(ТЕКСТ)
******************************

Надо забыть о том, чтобы любой ценой изменить мир. Надо не мир изменять, а себя. И тогда весь мир естественным образом изменится. Конечно, это тоже утопия. Но этот путь единственный. И это – путь к Богу. Как сказал Толстой, «царство Божие внутри вас». Царство Божие внутри вас, вы только к нему не идете. Мы же не идем к самоусовершенствованию. Мы все время стремимся переделать все, что вокруг нас. Но это профессия политиков, но не художников.

Я занимаюсь театром и в творчестве пытаюсь в меру сил распознать самое себя, сделать себя другим, может быть, лучше. Распознать человеческое в себе и в других людях… Потом, когда спектакль будет создан, он начнет влиять на людей – на зрителей, которые с помощью моего спектакля будут самоусовершенствоваться… Это не моя, это – толстовская теория. Я потому «Холстомера» и начал делать в период застоя, будучи безработным, без всякого договора с каким бы то ни было театром. Мне было трудно жить в тот момент. Я готов был от собственного бессилия взять в руки топор и пойти кого-то рубить, кому-то что-то доказывать. Глупость! Вдруг стало ясно как божий день – ничего мне не надо никому доказывать… Мне надо срочно засесть за «Холстомера», что я и сделал. Когда я это понял, мне стало легко, я сразу стал спокойным…

– Может быть, это и обеспечило такой успех инсценировки и постановки «Историилошади»?

******************************

(СТРОКИ ДАННЫХ)

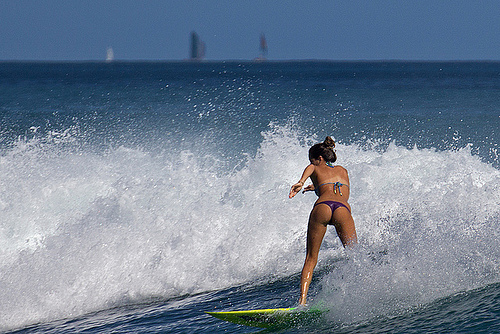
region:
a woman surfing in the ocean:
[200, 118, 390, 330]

******************************

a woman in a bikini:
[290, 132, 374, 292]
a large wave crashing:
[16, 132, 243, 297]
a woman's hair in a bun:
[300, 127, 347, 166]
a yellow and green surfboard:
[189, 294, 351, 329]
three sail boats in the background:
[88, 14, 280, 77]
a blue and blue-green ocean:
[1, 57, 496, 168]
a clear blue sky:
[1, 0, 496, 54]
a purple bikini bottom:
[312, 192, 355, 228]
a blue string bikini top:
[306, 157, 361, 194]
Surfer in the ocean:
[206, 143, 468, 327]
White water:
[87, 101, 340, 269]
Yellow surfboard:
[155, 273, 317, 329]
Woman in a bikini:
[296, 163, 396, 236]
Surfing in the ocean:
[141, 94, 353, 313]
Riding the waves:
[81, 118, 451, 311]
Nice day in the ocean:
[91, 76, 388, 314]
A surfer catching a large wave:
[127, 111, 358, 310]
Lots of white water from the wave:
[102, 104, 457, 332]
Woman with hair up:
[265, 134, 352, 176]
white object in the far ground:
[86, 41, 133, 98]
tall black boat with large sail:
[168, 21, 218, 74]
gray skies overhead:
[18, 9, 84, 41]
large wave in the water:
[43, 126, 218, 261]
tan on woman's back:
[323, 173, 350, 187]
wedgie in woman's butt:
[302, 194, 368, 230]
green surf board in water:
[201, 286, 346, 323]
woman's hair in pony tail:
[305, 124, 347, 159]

******************************

(ЗАДАНИЕ 1)
Изложите текст в двух предложениях.
(ЗАДАНИЕ 2)
Перепечатайте из второго блока строк все строки между той, где есть «green surf board», и той, где есть «[305, 124, 347, 159]», включая обе.

(ОТВЕТ 1)
По словам говорящего, менять нужно не мир, а себя, и тогда мир изменится сам; это путь к Богу, а переделывать всё вокруг — дело политиков, а не художников. В театре говорящий пытается распознать и сделать лучше самого себя, а работа над «Холстомером», начатая в период застоя без договора с каким-либо театром, избавила от бессилия и принесла спокойствие.

(ОТВЕТ 2)
green surf board in water:
[201, 286, 346, 323]
woman's hair in pony tail:
[305, 124, 347, 159]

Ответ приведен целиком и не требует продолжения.